Herijking personeelsbeleid rijk noodzakelijk
Een van de vele hoofdstukken van STAD 2019 gaat over strategisch omgaan met personeelsbeleid. Het is in dit verband niet de slimste of sterkste organisatie die overleeft, maar de organisatie die zich het beste kan aanpassen, citeren Wessel Dikker Hupkes en Susanne van der Maarl, twee experts in personeelsbeleid bij de rijksoverheid en schrijvers van het hoofdstuk, Charles Darwin. Herijking van het strategisch personeelsbeleid tot 2020 dat in 2012 en 2013 was opgesteld was hoognodig, vonden de secretarissen-generaal van de verschillende ministeries in hun brief aan de informateur, zoals innovatief werken, ontwikkeling van mensen en flexibel organiseren. De tendens is dat het aantal rijksambtenaren toeneemt, maar ook dat er veel ouderen en weinig jongeren zijn en dat 22 procent van de jongeren binnen twee jaar weer uitstroomt. Verder is er lage interdepartementale mobiliteit.

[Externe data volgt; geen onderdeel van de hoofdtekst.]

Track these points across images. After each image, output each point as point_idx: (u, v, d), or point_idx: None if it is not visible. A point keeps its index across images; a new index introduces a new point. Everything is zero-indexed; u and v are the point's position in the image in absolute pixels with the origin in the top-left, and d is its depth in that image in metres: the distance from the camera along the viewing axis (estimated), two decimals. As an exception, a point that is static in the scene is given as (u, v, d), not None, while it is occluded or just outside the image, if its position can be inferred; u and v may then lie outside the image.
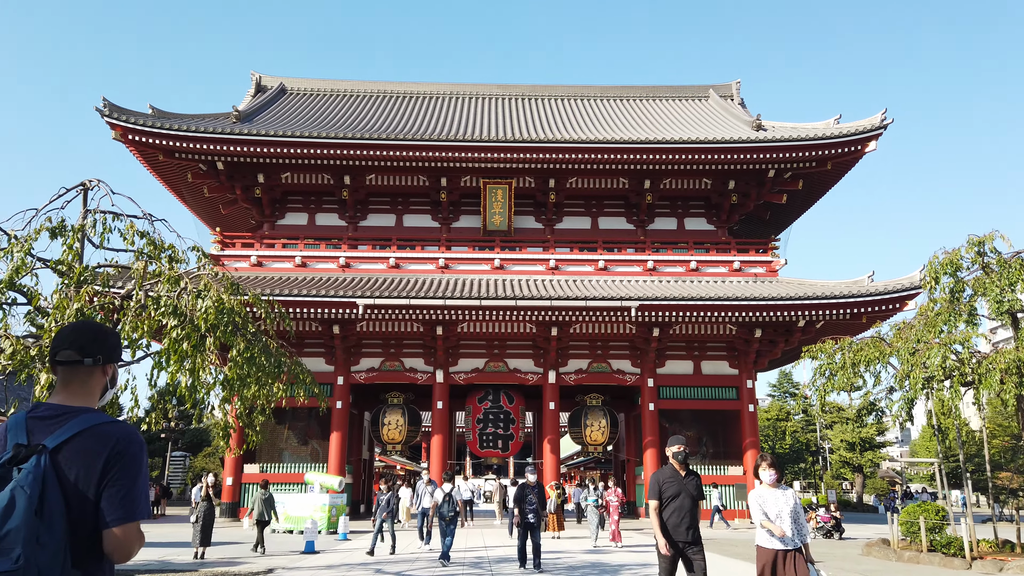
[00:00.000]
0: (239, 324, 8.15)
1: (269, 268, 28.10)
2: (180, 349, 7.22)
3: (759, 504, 6.48)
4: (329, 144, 26.35)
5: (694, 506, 6.83)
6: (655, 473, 6.96)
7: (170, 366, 7.25)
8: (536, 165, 27.90)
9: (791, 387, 60.25)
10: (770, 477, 6.54)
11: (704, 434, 28.18)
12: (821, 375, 14.08)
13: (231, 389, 7.94)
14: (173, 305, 7.23)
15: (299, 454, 27.97)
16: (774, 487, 6.57)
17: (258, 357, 8.05)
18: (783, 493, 6.52)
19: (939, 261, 13.01)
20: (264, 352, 8.13)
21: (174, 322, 7.21)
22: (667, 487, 6.79)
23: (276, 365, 8.59)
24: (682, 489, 6.75)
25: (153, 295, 7.50)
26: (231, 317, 7.65)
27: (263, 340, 8.31)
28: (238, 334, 8.03)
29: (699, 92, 35.09)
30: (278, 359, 8.61)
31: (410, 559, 14.00)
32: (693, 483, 6.90)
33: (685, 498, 6.74)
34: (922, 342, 12.53)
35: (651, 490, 6.87)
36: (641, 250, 29.05)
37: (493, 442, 28.72)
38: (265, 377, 8.18)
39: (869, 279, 25.86)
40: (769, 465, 6.60)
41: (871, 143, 26.63)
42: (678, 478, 6.82)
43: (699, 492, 6.98)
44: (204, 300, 7.48)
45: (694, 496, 6.85)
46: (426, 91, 34.89)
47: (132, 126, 25.80)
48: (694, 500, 6.83)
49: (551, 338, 27.60)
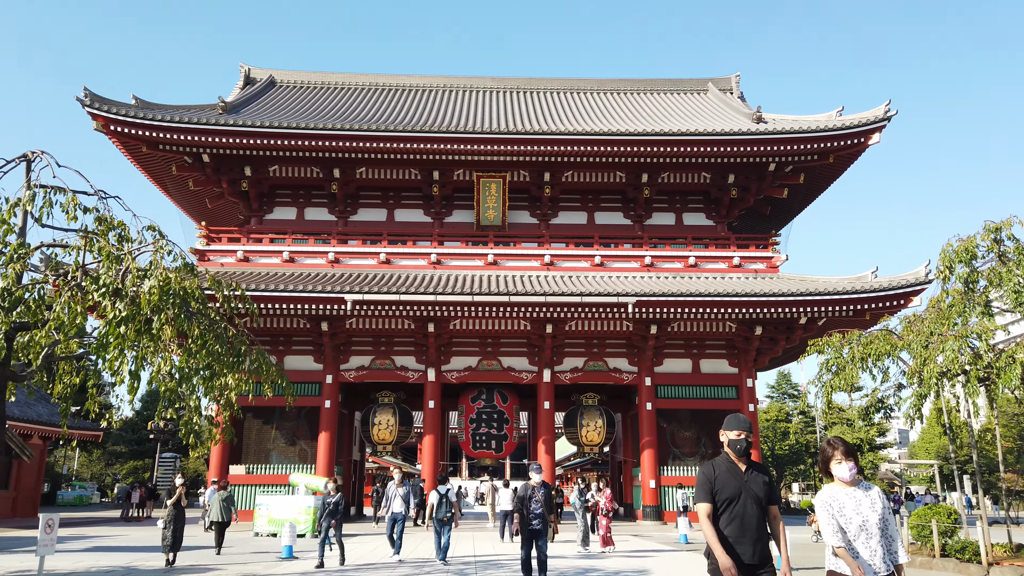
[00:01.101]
0: (194, 309, 7.39)
1: (256, 263, 27.33)
2: (117, 333, 6.47)
3: (831, 514, 4.62)
4: (318, 135, 25.60)
5: (761, 513, 4.85)
6: (705, 467, 5.02)
7: (108, 353, 6.51)
8: (531, 158, 27.17)
9: (790, 388, 59.57)
10: (848, 472, 4.65)
11: (703, 434, 27.42)
12: (828, 370, 13.34)
13: (180, 380, 7.17)
14: (114, 285, 6.48)
15: (287, 455, 27.18)
16: (852, 486, 4.68)
17: (211, 344, 7.28)
18: (866, 494, 4.64)
19: (953, 249, 12.28)
20: (219, 339, 7.35)
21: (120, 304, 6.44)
22: (723, 486, 4.87)
23: (235, 355, 7.80)
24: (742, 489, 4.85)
25: (92, 274, 6.76)
26: (179, 299, 6.89)
27: (220, 326, 7.53)
28: (193, 320, 7.27)
29: (698, 85, 34.38)
30: (236, 348, 7.82)
31: (375, 565, 13.22)
32: (759, 481, 4.91)
33: (748, 502, 4.82)
34: (936, 335, 11.81)
35: (699, 490, 4.94)
36: (638, 245, 28.32)
37: (486, 442, 27.96)
38: (221, 367, 7.41)
39: (873, 275, 25.15)
40: (845, 455, 4.68)
41: (874, 135, 25.92)
42: (736, 474, 4.90)
43: (769, 494, 4.93)
44: (149, 280, 6.72)
45: (761, 499, 4.86)
46: (419, 84, 34.15)
47: (114, 116, 25.05)
48: (761, 505, 4.86)
49: (546, 335, 26.85)
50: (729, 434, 5.01)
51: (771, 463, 48.17)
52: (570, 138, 26.02)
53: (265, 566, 12.87)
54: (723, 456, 5.01)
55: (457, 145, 26.21)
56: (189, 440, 9.19)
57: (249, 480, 26.20)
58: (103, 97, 25.13)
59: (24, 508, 28.52)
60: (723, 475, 4.89)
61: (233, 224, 30.52)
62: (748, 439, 4.98)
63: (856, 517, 4.54)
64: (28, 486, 28.95)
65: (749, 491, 4.81)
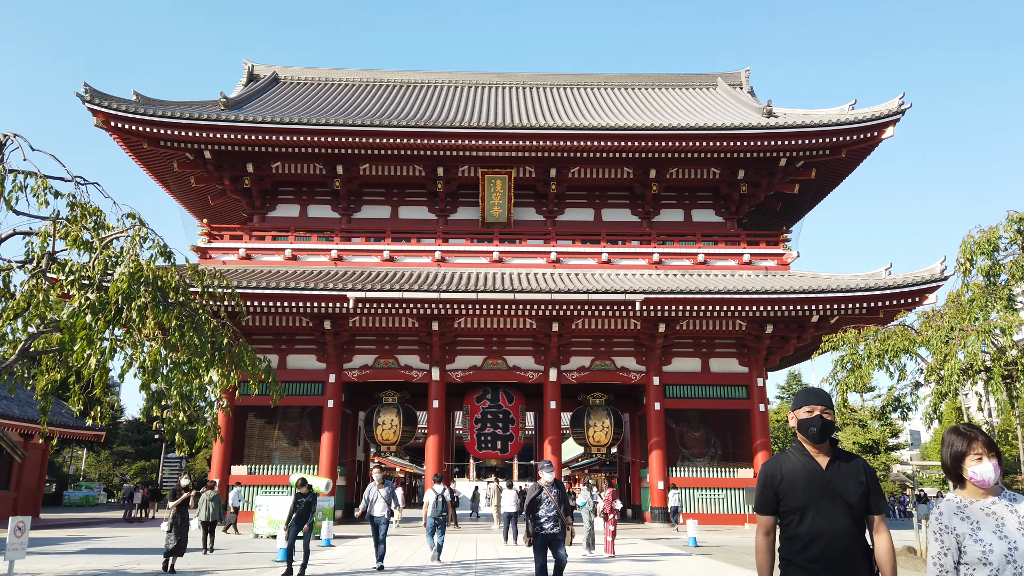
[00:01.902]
0: (172, 300, 6.96)
1: (258, 261, 26.99)
2: (84, 322, 6.06)
3: (955, 537, 3.01)
4: (321, 131, 25.23)
5: (856, 528, 3.35)
6: (768, 463, 3.57)
7: (75, 344, 6.10)
8: (537, 154, 26.71)
9: (799, 388, 58.89)
10: (993, 473, 3.06)
11: (712, 435, 26.89)
12: (843, 367, 12.83)
13: (152, 374, 6.74)
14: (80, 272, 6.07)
15: (290, 455, 26.83)
16: (991, 495, 3.08)
17: (187, 335, 6.86)
18: (1011, 509, 3.03)
19: (974, 240, 11.74)
20: (196, 331, 6.93)
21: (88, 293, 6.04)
22: (791, 489, 3.41)
23: (217, 348, 7.36)
24: (822, 492, 3.36)
25: (61, 261, 6.37)
26: (152, 287, 6.47)
27: (200, 318, 7.10)
28: (171, 310, 6.85)
29: (707, 80, 33.84)
30: (218, 341, 7.38)
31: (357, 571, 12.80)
32: (850, 479, 3.39)
33: (833, 512, 3.33)
34: (957, 329, 11.28)
35: (758, 495, 3.55)
36: (646, 243, 27.82)
37: (492, 443, 27.50)
38: (199, 361, 6.99)
39: (887, 272, 24.55)
40: (986, 448, 3.08)
41: (888, 129, 25.33)
42: (812, 470, 3.41)
43: (867, 497, 3.37)
44: (119, 266, 6.31)
45: (854, 506, 3.34)
46: (424, 80, 33.75)
47: (115, 112, 24.74)
48: (855, 515, 3.34)
49: (552, 334, 26.38)
50: (798, 413, 3.52)
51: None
52: (577, 133, 25.54)
53: (258, 570, 12.45)
54: (795, 448, 3.55)
55: (462, 140, 25.78)
56: (176, 439, 8.79)
57: (251, 480, 25.85)
58: (103, 93, 24.83)
59: (26, 509, 28.23)
60: (792, 473, 3.42)
61: (236, 222, 30.21)
62: (827, 418, 3.44)
63: (999, 544, 2.93)
64: (30, 486, 28.68)
65: (833, 495, 3.32)
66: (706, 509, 25.71)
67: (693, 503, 25.89)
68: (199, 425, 8.38)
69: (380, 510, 12.74)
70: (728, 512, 25.81)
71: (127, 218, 7.70)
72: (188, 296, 7.58)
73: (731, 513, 25.78)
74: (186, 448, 8.70)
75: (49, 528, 24.00)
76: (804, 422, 3.48)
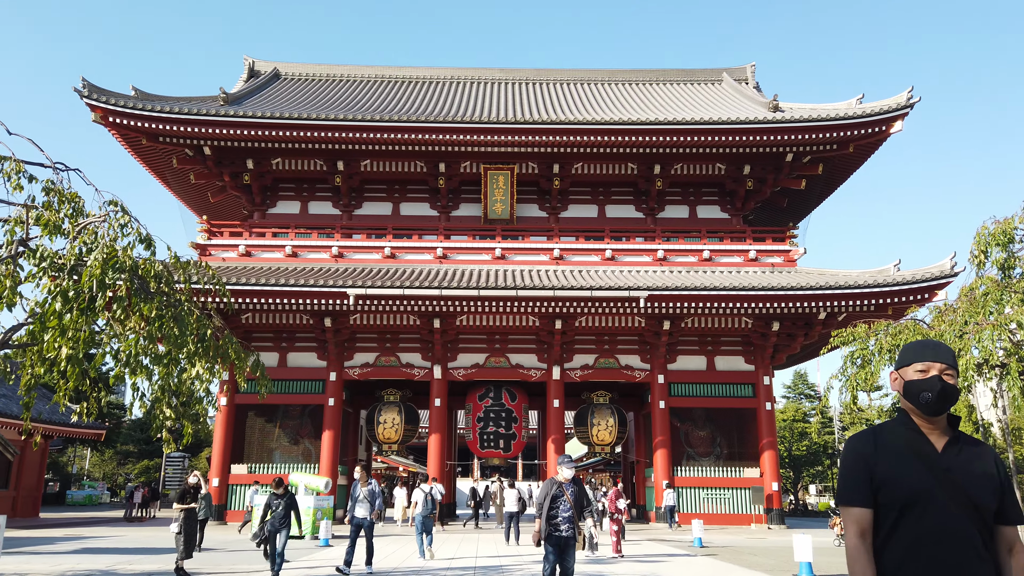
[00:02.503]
0: (154, 288, 6.66)
1: (258, 258, 26.73)
2: (54, 310, 5.75)
3: None
4: (321, 126, 24.95)
5: (981, 538, 2.38)
6: (857, 439, 2.60)
7: (45, 334, 5.80)
8: (540, 149, 26.39)
9: (807, 388, 58.39)
10: None
11: (718, 434, 26.52)
12: (852, 363, 12.45)
13: (127, 365, 6.43)
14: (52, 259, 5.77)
15: (291, 454, 26.56)
16: None
17: (167, 325, 6.54)
18: None
19: (989, 232, 11.35)
20: (177, 322, 6.61)
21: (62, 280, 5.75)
22: (894, 474, 2.44)
23: (200, 341, 7.05)
24: (939, 485, 2.39)
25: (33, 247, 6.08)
26: (129, 274, 6.17)
27: (181, 308, 6.79)
28: (151, 300, 6.54)
29: (712, 76, 33.46)
30: (202, 332, 7.06)
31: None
32: (977, 471, 2.45)
33: (949, 511, 2.38)
34: (972, 323, 10.90)
35: (848, 480, 2.53)
36: (651, 239, 27.46)
37: (494, 442, 27.17)
38: (177, 353, 6.68)
39: (895, 268, 24.14)
40: None
41: (897, 123, 24.93)
42: (926, 454, 2.46)
43: (998, 496, 2.43)
44: (94, 252, 6.01)
45: (981, 507, 2.40)
46: (426, 76, 33.45)
47: (113, 108, 24.51)
48: (982, 521, 2.40)
49: (555, 332, 26.05)
50: (906, 372, 2.56)
51: (788, 464, 47.14)
52: (580, 127, 25.22)
53: (248, 571, 12.14)
54: (898, 417, 2.60)
55: (463, 136, 25.48)
56: (164, 436, 8.50)
57: (251, 480, 25.53)
58: (101, 88, 24.60)
59: (25, 508, 28.04)
60: (894, 452, 2.47)
61: (237, 218, 29.94)
62: (948, 381, 2.48)
63: None
64: (29, 485, 28.46)
65: (954, 490, 2.38)
66: (712, 509, 25.34)
67: (699, 503, 25.54)
68: (185, 421, 8.07)
69: (363, 511, 11.83)
70: (734, 512, 25.44)
71: (108, 205, 7.40)
72: (172, 287, 7.29)
73: (737, 513, 25.40)
74: (172, 445, 8.39)
75: (47, 527, 23.77)
76: (914, 385, 2.47)
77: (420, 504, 14.25)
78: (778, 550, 16.75)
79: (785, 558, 14.64)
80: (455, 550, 15.98)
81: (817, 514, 40.26)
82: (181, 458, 48.45)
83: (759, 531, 23.71)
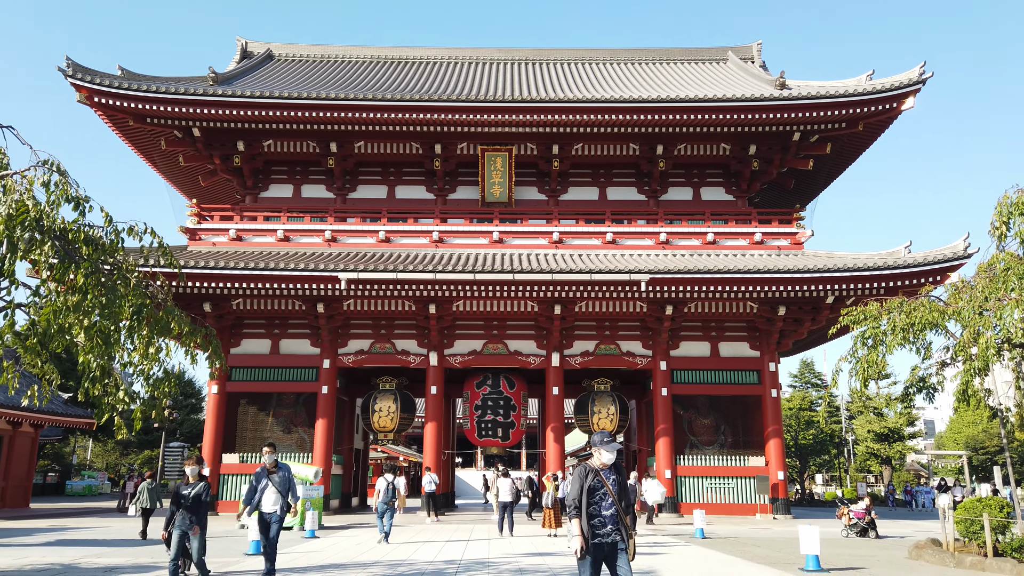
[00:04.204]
0: (87, 254, 5.95)
1: (250, 243, 26.03)
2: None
3: None
4: (313, 106, 24.18)
5: None
6: None
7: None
8: (539, 129, 25.59)
9: (813, 377, 57.58)
10: None
11: (722, 422, 25.78)
12: (863, 343, 11.68)
13: (39, 337, 5.72)
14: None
15: (284, 443, 25.93)
16: None
17: (91, 292, 5.84)
18: None
19: (1011, 201, 10.57)
20: (106, 290, 5.88)
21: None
22: None
23: (137, 312, 6.32)
24: None
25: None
26: (47, 235, 5.47)
27: (113, 277, 6.05)
28: (74, 264, 5.83)
29: (717, 55, 32.52)
30: (137, 303, 6.31)
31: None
32: None
33: None
34: (993, 299, 10.13)
35: None
36: (653, 222, 26.64)
37: (492, 430, 26.50)
38: (107, 324, 5.96)
39: (906, 250, 23.29)
40: None
41: (908, 100, 24.01)
42: None
43: None
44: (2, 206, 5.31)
45: None
46: (423, 56, 32.61)
47: (99, 87, 23.80)
48: None
49: (554, 317, 25.32)
50: None
51: (795, 453, 46.34)
52: (580, 106, 24.38)
53: (224, 563, 11.49)
54: None
55: (460, 115, 24.68)
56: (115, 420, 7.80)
57: (243, 470, 24.98)
58: (86, 67, 23.88)
59: (15, 498, 27.56)
60: None
61: (230, 203, 29.21)
62: None
63: None
64: (18, 475, 27.96)
65: None
66: (715, 499, 24.64)
67: (702, 493, 24.84)
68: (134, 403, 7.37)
69: (271, 504, 9.44)
70: (738, 502, 24.73)
71: (42, 165, 6.68)
72: (112, 255, 6.57)
73: (741, 503, 24.69)
74: (124, 431, 7.69)
75: (36, 518, 23.23)
76: None
77: (382, 492, 15.31)
78: (783, 541, 16.04)
79: (790, 550, 13.93)
80: (441, 546, 15.32)
81: (824, 504, 39.52)
82: (180, 448, 47.99)
83: (764, 521, 23.00)
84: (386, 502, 15.22)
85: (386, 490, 15.38)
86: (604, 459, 5.98)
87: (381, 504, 15.23)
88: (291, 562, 11.71)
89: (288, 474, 9.75)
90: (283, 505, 9.48)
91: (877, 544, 16.74)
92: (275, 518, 9.42)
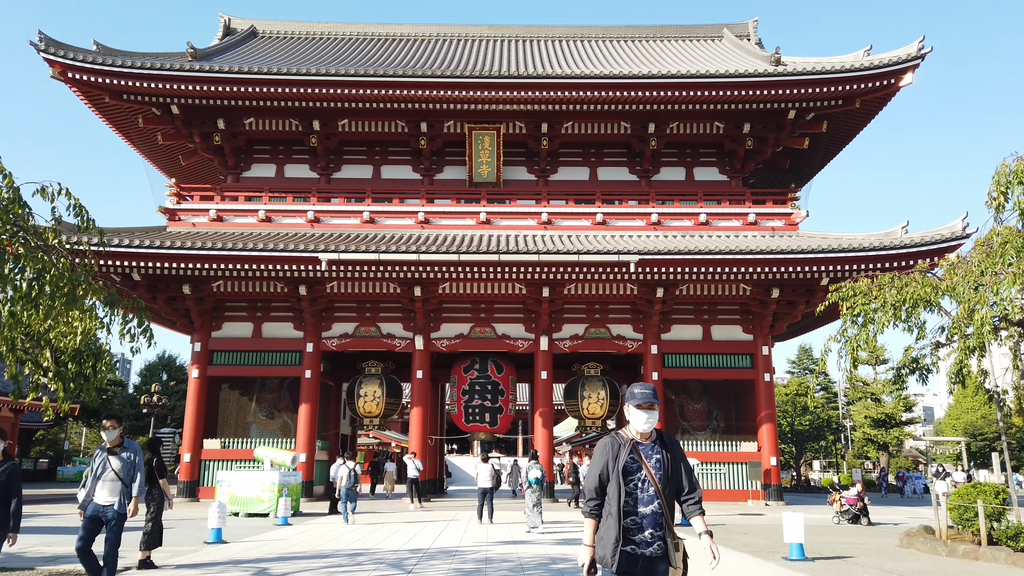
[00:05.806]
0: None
1: (231, 223, 25.41)
2: None
3: None
4: (293, 82, 23.48)
5: None
6: None
7: None
8: (528, 107, 24.89)
9: (811, 363, 57.05)
10: None
11: (714, 406, 25.27)
12: (853, 322, 11.10)
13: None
14: None
15: (268, 428, 25.45)
16: None
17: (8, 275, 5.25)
18: None
19: (1010, 169, 9.94)
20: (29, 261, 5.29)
21: None
22: None
23: (37, 277, 5.73)
24: None
25: None
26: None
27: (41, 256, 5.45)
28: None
29: (712, 32, 31.73)
30: (36, 268, 5.72)
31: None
32: None
33: None
34: (990, 273, 9.52)
35: None
36: (644, 202, 26.00)
37: (480, 415, 25.97)
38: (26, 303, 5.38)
39: (903, 230, 22.67)
40: None
41: (906, 75, 23.29)
42: None
43: None
44: None
45: None
46: (411, 33, 31.82)
47: (73, 62, 23.09)
48: None
49: (543, 300, 24.73)
50: None
51: (791, 439, 45.90)
52: (570, 82, 23.67)
53: (174, 552, 10.94)
54: None
55: (447, 91, 23.97)
56: (45, 403, 7.23)
57: (224, 455, 24.46)
58: (60, 42, 23.17)
59: (-5, 484, 27.02)
60: None
61: (212, 183, 28.58)
62: None
63: None
64: (-2, 461, 27.43)
65: None
66: (706, 485, 24.13)
67: (693, 479, 24.30)
68: (54, 382, 6.78)
69: (107, 495, 7.35)
70: (730, 488, 24.24)
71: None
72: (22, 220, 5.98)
73: (733, 489, 24.21)
74: (51, 412, 7.13)
75: (11, 504, 22.71)
76: None
77: (344, 478, 16.01)
78: (772, 528, 15.52)
79: (777, 538, 13.41)
80: (413, 536, 14.80)
81: (819, 490, 39.08)
82: (171, 433, 47.58)
83: (755, 508, 22.50)
84: (349, 487, 15.99)
85: (348, 476, 16.02)
86: (641, 428, 4.11)
87: (344, 489, 15.96)
88: (244, 552, 11.15)
89: (135, 456, 7.57)
90: (125, 496, 7.33)
91: (868, 531, 16.22)
92: (112, 514, 7.29)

Selecteren zonder vooroordelen
Het nieuwe strategische personeelsbeleid tot 2025 heeft zeven focuspunten die de aantrekkelijkheid van het rijk als werkgever moeten vergroten. Sleutelbegrippen zijn: ontwikkeling van mens en organisatie, wendbaarheid, ruimte voor persoonlijke voorkeuren en diversiteit. Dat laatste zal bij ict-vacatures meer worden benadrukt evenals de complexiteit van het werken bij het rijk. Leden van sollicitatiecommissies worden verplicht een training ‘selecteren zonder vooroordelen’ te volgen. Veder wordt beloning meer gebaseerd op het werk dat ambtenaren doen in plaats van op positie in het verleden of persoonsgebonden kenmerken.

Leidinggevenden hebben cruciale rol
Verder moet het rijk een wendbare organisatie worden met flexibele medewerkers die op thema en over departementsgrenzen heen werken. Ook voor ‘een leven lang leren’, werk(plek)tevredenheid en een gezonde open aanspreekcultuur zijn uitgangspunten in het nieuwe personeelsbeleid tot 2025. Leidinggevenden hebben bij het verwezenlijken van de doelstellingen een cruciale rol. Tot slot is in het nieuwe strategisch personeelsbeleid bijzondere aandacht voor technologische ontwikkelingen. De rijksoverheid zal zich via de RijksAcademie voor Digitalisering en Informatisering (RADIO) laten versterken door ambtenaren kennis en kunde van het i-domein te laten opdoen.

Reacties: 2

U moet ingelogd zijn om een reactie te kunnen plaatsen.

Jos / Adviseur
Twee artikelen op hetzelfde moment in mijn mailbox. Dit artikel en deze: https://bit.ly/2Wy4ijw

Kan iemand mij uitleggen hoe je in de EU koploper kunt zijn als de mensen die het moeten doen kennelijk onvoldoende toegerust zijn. Mijn conclusie: er wordt veel te veel geluld in NL.
Peter / Projectmanager
Al eerder constateerden we dat juist ambtenaren en politici de grootste digibeten zijn.

Hetgeen hen er niet van weerhoudt grote groepen Nederlanders tot digibeet te verklaren en op basis daarvan krom beleid door te drukken.



Van 'Blauwe envelop' tot BIT-rapporten, en deskundigen negerend blijft men aanmodderen.